Our landlord soon discovered his beloved tree, now broken. The slender limb now dangled quite pitifully.

My parents confronted me and my brother. I confessed, and then, to my horror, was made to march downstairs, pronto, to our landlord’s apartment, to own up to what I had done and apologize. I was deeply ashamed and embarrassed, and will never forget Landlord’s words: Kristin, I am so disappointed in you. You knew the rule and chose to disobey. He forgave me, but it stung.

After that, I understood quite well, the Genesis account of Adam and Eve, as taught repeatedly in my Sunday School classes. I was a little descendant of Eve, who dwelt in a magnificent playground called the Garden of Eden. She thought she knew what she needed most: the fruit from that luscious yet forbidden tree, right there in the side yard.


There are some sleepy mornings, when it is so cold, I long to stay in my warm bed. But when I will myself to get up and open Scripture, asking God to speak through the words of his Bible, I am rewarded throughout the day, as the Holy Spirit brings those verses to mind over and over. Sometimes the verses convict and correct, other times they comfort and encourage. I might think I know what I need each day, but I actually don’t. God does.

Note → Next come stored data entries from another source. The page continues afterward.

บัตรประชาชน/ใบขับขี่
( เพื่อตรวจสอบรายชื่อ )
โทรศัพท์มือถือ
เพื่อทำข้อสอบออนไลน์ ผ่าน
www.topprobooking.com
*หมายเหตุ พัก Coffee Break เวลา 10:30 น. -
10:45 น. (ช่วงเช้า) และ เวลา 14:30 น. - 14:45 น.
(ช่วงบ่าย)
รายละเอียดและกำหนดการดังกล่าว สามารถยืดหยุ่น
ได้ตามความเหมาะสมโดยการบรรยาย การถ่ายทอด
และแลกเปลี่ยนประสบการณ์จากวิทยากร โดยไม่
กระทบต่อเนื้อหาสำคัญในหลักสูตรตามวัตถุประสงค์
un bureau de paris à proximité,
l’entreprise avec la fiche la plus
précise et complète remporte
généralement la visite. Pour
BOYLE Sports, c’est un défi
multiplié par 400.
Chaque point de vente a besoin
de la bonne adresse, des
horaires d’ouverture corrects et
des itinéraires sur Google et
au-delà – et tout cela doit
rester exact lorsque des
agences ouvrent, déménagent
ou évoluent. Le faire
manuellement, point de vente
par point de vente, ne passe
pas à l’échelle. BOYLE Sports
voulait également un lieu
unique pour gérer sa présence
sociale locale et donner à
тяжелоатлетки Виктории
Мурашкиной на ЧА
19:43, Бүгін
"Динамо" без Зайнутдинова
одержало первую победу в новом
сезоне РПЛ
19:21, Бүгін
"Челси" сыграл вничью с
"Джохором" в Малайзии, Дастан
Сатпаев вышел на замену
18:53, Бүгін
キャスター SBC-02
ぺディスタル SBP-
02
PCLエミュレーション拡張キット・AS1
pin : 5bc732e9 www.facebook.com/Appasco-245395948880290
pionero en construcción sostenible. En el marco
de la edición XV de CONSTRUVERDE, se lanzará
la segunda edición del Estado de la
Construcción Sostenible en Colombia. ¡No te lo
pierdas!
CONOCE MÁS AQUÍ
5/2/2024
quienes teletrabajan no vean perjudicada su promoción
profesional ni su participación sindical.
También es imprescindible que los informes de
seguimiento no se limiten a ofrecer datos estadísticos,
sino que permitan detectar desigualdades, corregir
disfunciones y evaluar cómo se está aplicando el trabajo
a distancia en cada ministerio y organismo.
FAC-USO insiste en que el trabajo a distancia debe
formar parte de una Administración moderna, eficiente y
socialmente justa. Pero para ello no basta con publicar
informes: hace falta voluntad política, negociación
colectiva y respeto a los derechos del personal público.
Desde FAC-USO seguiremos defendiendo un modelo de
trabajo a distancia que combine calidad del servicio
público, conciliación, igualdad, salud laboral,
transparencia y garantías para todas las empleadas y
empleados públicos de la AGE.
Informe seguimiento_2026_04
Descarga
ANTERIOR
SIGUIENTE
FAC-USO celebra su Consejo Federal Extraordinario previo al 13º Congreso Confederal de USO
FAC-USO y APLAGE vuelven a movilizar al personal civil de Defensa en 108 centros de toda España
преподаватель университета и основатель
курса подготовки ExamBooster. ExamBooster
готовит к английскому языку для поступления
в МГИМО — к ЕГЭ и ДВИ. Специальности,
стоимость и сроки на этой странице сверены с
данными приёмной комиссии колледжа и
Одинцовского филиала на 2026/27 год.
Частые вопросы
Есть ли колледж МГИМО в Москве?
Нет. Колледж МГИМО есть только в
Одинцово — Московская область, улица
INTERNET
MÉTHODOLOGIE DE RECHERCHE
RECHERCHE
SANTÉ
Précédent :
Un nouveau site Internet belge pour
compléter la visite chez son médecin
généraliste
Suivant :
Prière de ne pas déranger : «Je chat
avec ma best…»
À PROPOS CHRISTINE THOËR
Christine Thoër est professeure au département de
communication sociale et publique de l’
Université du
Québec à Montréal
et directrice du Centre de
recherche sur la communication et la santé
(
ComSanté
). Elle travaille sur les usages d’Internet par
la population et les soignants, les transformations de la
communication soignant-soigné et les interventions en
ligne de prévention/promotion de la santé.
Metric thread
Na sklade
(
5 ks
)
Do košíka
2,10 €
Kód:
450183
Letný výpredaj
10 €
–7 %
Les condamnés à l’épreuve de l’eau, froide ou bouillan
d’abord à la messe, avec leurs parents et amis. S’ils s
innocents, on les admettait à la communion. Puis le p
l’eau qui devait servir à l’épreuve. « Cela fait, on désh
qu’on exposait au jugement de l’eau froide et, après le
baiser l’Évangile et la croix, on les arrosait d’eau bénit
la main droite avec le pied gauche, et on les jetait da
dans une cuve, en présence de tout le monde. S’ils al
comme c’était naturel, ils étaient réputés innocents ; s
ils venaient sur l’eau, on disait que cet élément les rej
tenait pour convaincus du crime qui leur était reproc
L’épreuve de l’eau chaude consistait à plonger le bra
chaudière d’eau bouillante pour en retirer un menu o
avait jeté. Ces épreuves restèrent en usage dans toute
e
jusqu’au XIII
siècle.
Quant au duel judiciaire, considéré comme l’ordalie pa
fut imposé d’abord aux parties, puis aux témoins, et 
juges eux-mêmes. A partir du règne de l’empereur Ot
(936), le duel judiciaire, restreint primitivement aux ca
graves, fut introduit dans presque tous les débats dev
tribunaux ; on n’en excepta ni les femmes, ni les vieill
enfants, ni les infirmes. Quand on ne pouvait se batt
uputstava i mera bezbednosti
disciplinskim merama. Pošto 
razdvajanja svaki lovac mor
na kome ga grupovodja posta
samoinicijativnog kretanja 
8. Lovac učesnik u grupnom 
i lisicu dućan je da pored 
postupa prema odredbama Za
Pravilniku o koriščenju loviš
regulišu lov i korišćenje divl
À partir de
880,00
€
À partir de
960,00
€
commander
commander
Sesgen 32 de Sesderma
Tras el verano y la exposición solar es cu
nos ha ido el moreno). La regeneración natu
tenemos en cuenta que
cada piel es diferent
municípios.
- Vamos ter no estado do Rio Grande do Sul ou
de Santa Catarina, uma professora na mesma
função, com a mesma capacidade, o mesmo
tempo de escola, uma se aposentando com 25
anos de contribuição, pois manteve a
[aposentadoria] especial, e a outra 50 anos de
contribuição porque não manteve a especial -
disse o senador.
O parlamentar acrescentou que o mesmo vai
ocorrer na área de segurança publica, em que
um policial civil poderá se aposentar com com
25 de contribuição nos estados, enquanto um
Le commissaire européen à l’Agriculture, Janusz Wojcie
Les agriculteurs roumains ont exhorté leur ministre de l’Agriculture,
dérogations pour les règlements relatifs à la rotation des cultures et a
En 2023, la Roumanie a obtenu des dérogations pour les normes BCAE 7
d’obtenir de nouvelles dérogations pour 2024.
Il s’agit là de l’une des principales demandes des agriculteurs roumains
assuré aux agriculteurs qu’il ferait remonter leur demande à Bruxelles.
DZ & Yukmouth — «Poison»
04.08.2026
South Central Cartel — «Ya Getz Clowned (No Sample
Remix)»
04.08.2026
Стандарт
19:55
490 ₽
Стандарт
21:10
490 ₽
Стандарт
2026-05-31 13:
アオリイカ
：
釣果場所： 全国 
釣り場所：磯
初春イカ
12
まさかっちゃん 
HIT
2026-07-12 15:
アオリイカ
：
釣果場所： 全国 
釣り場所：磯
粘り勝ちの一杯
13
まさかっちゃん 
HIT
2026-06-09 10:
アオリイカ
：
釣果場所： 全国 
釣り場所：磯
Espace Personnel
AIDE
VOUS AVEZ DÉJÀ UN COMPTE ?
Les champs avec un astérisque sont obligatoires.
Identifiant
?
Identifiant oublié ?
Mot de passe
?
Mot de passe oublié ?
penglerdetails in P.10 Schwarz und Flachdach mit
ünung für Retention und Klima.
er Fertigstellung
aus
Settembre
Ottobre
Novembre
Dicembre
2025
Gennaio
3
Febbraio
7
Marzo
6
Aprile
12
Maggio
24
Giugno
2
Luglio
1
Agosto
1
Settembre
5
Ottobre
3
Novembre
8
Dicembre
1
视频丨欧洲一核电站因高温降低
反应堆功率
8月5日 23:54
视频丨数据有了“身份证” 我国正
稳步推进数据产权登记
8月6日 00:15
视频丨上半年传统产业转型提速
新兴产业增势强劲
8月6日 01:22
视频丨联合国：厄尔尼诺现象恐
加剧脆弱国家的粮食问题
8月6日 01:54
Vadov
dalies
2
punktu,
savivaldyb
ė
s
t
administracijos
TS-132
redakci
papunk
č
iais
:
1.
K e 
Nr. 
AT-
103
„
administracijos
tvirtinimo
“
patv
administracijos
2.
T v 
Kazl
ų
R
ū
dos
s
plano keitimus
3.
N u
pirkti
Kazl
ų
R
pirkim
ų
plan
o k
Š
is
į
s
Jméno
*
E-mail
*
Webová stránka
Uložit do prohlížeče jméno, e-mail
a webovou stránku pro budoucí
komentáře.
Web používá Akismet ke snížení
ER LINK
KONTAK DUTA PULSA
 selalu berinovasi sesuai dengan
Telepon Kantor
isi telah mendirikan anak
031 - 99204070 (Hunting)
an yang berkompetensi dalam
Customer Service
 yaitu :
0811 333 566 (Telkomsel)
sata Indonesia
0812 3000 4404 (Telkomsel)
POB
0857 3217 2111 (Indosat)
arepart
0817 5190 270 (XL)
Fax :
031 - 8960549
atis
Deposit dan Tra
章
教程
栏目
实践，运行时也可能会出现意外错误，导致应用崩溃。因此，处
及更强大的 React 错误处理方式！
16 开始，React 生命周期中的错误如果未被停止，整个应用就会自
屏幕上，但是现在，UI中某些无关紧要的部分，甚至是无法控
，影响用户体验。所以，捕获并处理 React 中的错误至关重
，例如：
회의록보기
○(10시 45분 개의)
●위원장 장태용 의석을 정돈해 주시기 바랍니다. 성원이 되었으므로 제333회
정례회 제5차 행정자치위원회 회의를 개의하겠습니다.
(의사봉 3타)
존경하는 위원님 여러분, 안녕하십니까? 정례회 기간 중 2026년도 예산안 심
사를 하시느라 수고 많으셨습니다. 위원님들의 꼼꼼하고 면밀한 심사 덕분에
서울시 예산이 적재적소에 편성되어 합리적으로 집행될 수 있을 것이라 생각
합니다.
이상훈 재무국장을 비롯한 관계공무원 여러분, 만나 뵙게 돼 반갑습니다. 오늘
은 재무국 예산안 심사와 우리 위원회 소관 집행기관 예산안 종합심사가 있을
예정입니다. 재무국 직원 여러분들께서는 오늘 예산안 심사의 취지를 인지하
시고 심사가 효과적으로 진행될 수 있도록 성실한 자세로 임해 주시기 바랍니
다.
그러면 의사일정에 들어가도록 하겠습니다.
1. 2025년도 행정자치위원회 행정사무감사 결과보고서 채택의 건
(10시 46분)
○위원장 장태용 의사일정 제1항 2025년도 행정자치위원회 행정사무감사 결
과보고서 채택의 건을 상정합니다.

Recently, I have been a little bit discouraged by the number of people falling away from the narrow gate in favor of the wide path (Matthew 7:13). When traced back to the origin, it seems likely that there is a stepping away from God’s Word in favor of what makes sense to them: their own personal feelings. It has scared me, as I have swung from the proverbial forbidden branch more than once, landing with a prompt thud. When those moments happened, I was painfully jolted out of my stupor, suddenly quite aware of my lack of discipline in the serious intake of God’s Word.

There are no shortcuts. More Bible equals more discernment. You will know what is phony only after you have filled yourself up with truth. Hard days will ensue, sooner or later. Fear not. Stand firm. The salvation of the Lord is coming. He will fight for us, his children, as we stand trusting and still.

4 thoughts on “There are no Shortcuts

  1. Thank you Kristin for your lively and lovely reminiscences of your childhood. Mine too was one of freedoms and perhaps enjoyment of the mundane, but none-the-less the Lord’s gift in laying His creation so plainly before me. I am turning 90 soon and again and again the Lord has kindly sent my reminders such as yours of my greatest need – feeding daily on His God-revealing, self-revealing Word. I pray the Lord will continue to lead you, inspire you and His people through The Palest Ink.